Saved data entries
■ ■ ■ ■
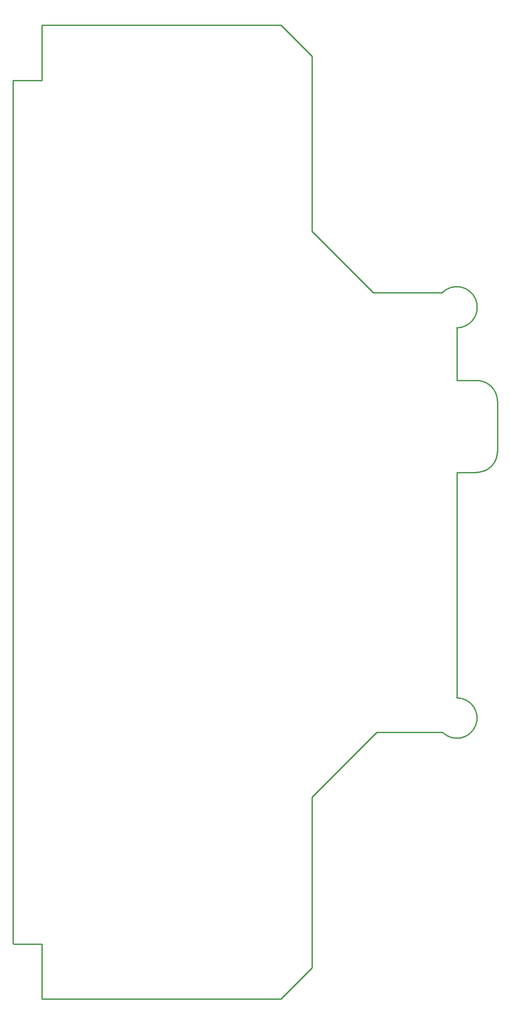
<source format=gko>
G04*
G04 #@! TF.GenerationSoftware,Altium Limited,Altium Designer,18.1.9 (240)*
G04*
G04 Layer_Color=16711935*
%FSLAX25Y25*%
%MOIN*%
G70*
G01*
G75*
%ADD10C,0.01000*%
D10*
X403862Y551918D02*
G03*
X392619Y579061I0J15900D01*
G01*
X419362Y440517D02*
G03*
X435275Y456206I1J15913D01*
G01*
Y495406D02*
G03*
X419362Y511318I-15912J0D01*
G01*
X392931Y239987D02*
G03*
X403862Y266618I11031J11031D01*
G01*
X341987Y239987D02*
X392931D01*
X292000Y626500D02*
X339439Y579061D01*
X392619D01*
X403962Y266718D02*
Y440518D01*
X435275Y456206D02*
Y495406D01*
X403862Y511318D02*
Y551918D01*
X60900Y77300D02*
X61300Y76900D01*
X60900Y77300D02*
Y742700D01*
X61300Y76900D02*
X83400D01*
X403962Y440518D02*
X419362D01*
X403862Y511318D02*
X419362D01*
X83300Y785500D02*
X267900D01*
X292000Y761400D01*
X83500Y34400D02*
Y76800D01*
X83400Y76900D02*
X83500Y76800D01*
X60900Y742700D02*
X83300D01*
Y785500D01*
X292000Y761400D02*
X292000Y626500D01*
X292100Y190100D02*
X341987Y239987D01*
X292100Y58500D02*
Y190100D01*
X268000Y34400D02*
X292100Y58500D01*
X83500Y34400D02*
X268000D01*
M02*

</source>
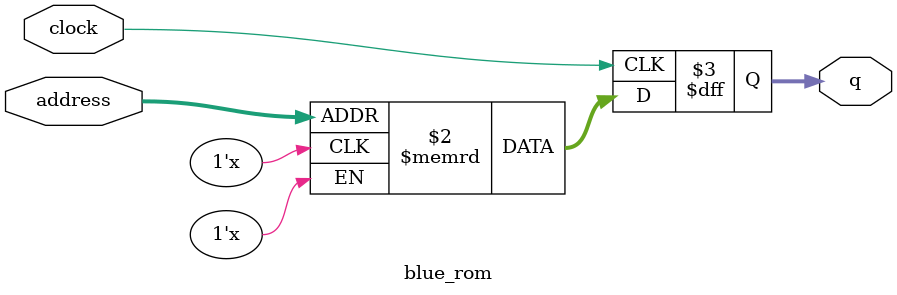
<source format=sv>
module blue_rom (
	input logic clock,
	input logic [8:0] address,
	output logic [4:0] q
);

logic [4:0] memory [0:399] /* synthesis ram_init_file = "./blue/blue.mif" */;

always_ff @ (posedge clock) begin
	q <= memory[address];
end

endmodule

</source>
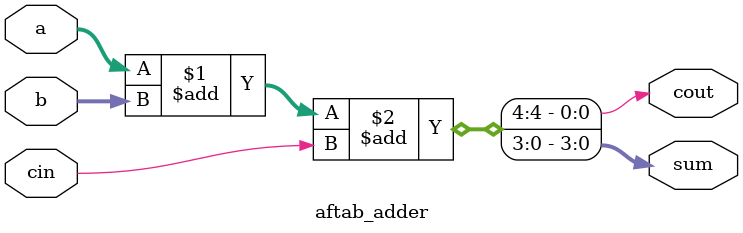
<source format=v>
`timescale 1ns/1ns

module aftab_adder #(parameter size = 4) (
    input [size-1:0] a,
    input [size-1:0] b,
    input cin,
    output cout,
    output [size-1:0] sum
);

    assign {cout, sum} = a + b + cin;

endmodule

</source>
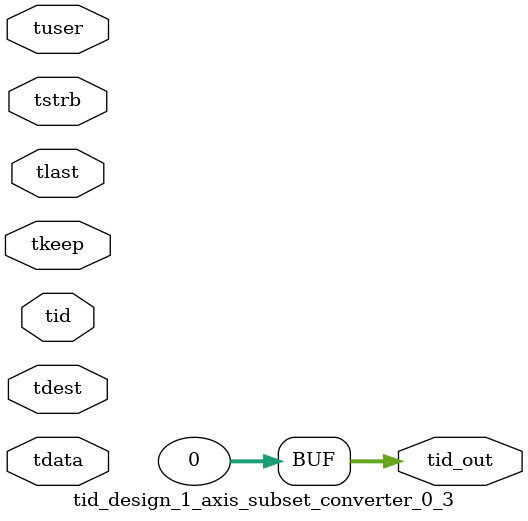
<source format=v>


`timescale 1ps/1ps

module tid_design_1_axis_subset_converter_0_3 #
(
parameter C_S_AXIS_TID_WIDTH   = 1,
parameter C_S_AXIS_TUSER_WIDTH = 0,
parameter C_S_AXIS_TDATA_WIDTH = 0,
parameter C_S_AXIS_TDEST_WIDTH = 0,
parameter C_M_AXIS_TID_WIDTH   = 32
)
(
input  [(C_S_AXIS_TID_WIDTH   == 0 ? 1 : C_S_AXIS_TID_WIDTH)-1:0       ] tid,
input  [(C_S_AXIS_TDATA_WIDTH == 0 ? 1 : C_S_AXIS_TDATA_WIDTH)-1:0     ] tdata,
input  [(C_S_AXIS_TUSER_WIDTH == 0 ? 1 : C_S_AXIS_TUSER_WIDTH)-1:0     ] tuser,
input  [(C_S_AXIS_TDEST_WIDTH == 0 ? 1 : C_S_AXIS_TDEST_WIDTH)-1:0     ] tdest,
input  [(C_S_AXIS_TDATA_WIDTH/8)-1:0 ] tkeep,
input  [(C_S_AXIS_TDATA_WIDTH/8)-1:0 ] tstrb,
input                                                                    tlast,
output [(C_M_AXIS_TID_WIDTH   == 0 ? 1 : C_M_AXIS_TID_WIDTH)-1:0       ] tid_out
);

assign tid_out = {1'b0};

endmodule


</source>
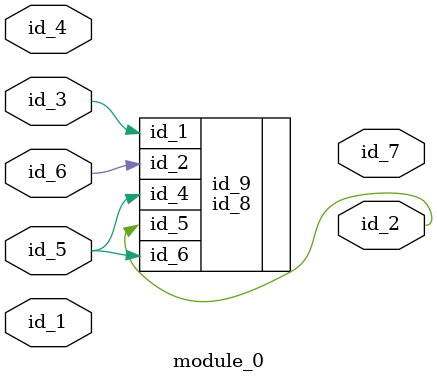
<source format=v>
module module_0 (
    id_1,
    id_2,
    id_3,
    id_4,
    id_5,
    id_6,
    id_7
);
  output id_7;
  input id_6;
  input id_5;
  input id_4;
  input id_3;
  output id_2;
  input id_1;
  id_8 id_9 (
      .id_4(id_7[id_3]),
      .id_6(id_5),
      .id_6(id_5),
      .id_5(id_2),
      .id_4(id_6),
      .id_4(id_5),
      .id_1(id_3),
      .id_2(id_6)
  );
endmodule

</source>
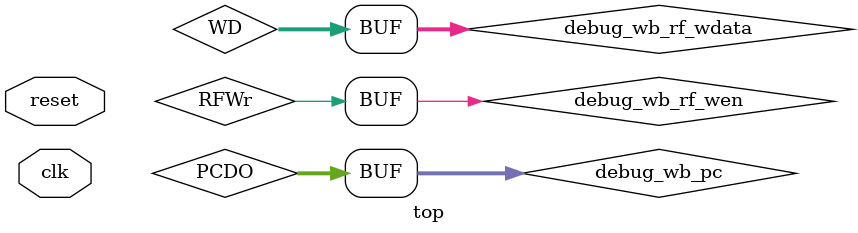
<source format=v>
`timescale 1ns / 1ps

module top(
    input clk,
    input reset
    );



wire [31:0] NPCDO,PCDO,RD1,RD2,PC4,ALUDO,DMDO,EXTDO,WD;

wire [25:0] IM2500;

wire [15:0] IM1500;

wire [5:0] IM3126,IM0500;

wire [4:0] IM2521,IM2016,IM1511,a3;

wire [3:0] ALUOp;

wire [1:0] NPCOp,WRSel,WDSel;

wire RFWr,ASel,BSel,Zero,EXTOp,MemWrite;
//debug signals
wire [31:0] debug_wb_pc;
wire debug_wb_rf_wen;
wire [4:0] debug_wb_rf_wnum;
wire[31:0] debug_wb_rf_wdata;
wire[31:0] debug_ALU_A,debug_ALU_B;

assign debug_wb_pc = PCDO;
assign debug_wb_rf_wen = RFWr;
assign debug_wb_rf_wnum = a3;
assign debug_wb_rf_wdata = WD;

CtrlUnit CtrlUnit(.Op(IM3126),
                  .Func(IM0500),
                  .Zero(Zero),
                  .DMWr(MemWrite),
                  .BSel(BSel),
                  .ASel(ASel),
                  .EXTOp(EXTOp),
                  .RFWr(RFWr),
                  .NPCOp(NPCOp),
                  .WRSel(WRSel),
                  .WDSel(WDSel),
                  .ALUOp(ALUOp),
                  .reset(reset)
                  );
PC PC(.clk(clk),.reset(reset),.di(NPCDO),.addr(PCDO));
NPC NPC(.clk(clk),.reset(reset),.PC(PCDO),.IMM(IM2500),.RD1(RD1),.NPCOp(NPCOp),.NPC(NPCDO),
        .PC4(PC4));
IMEM IMEM(.clk(clk),
          .Address(PCDO),
          .IM2521(IM2521),
          .IM2016(IM2016),
          .IM1511(IM1511),
          .IM2500(IM2500),
          .IM1500(IM1500),
          .IM3126(IM3126),
          .IM0500(IM0500));
RF RF(.clk(clk),
      .reset(reset),
      .a1(IM2521),
      .a2(IM2016),
      .a3(a3),
      .rd(IM1511),
      .rt(IM2016),
      .ALU(ALUDO),
      .RD(DMDO),
      .PC4(PC4),
      .RFWr(RFWr),
      .WRSel(WRSel),
      .WDSel(WDSel),
      .rd1(RD1),
      .rd2(RD2),
      .wd(WD));
ALU ALU(.ALUOp(ALUOp),
        .RD1(RD1),
        .RD2(RD2),
        .Ext(EXTDO),
        .ASel(ASel),
        .BSel(BSel),
        .Zero(Zero),
        .C(ALUDO),
        .A(debug_ALU_A),
        .B(debug_ALU_B));
EXT EXT(.IMM(IM1500),
        .EXTOp(EXTOp),
        .ExtIMM(EXTDO));
DATAMEM DATAMEM(.address(ALUDO),
                .WriteData(RD2),
                .MemWrite(MemWrite),
                .clk(clk),
                .ReadData(DMDO));
endmodule

</source>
■ ■ ■ ■
Find how many lines of the entries include the word "reset". The number is the entire reply.

• _YOUR RESPONSE_
5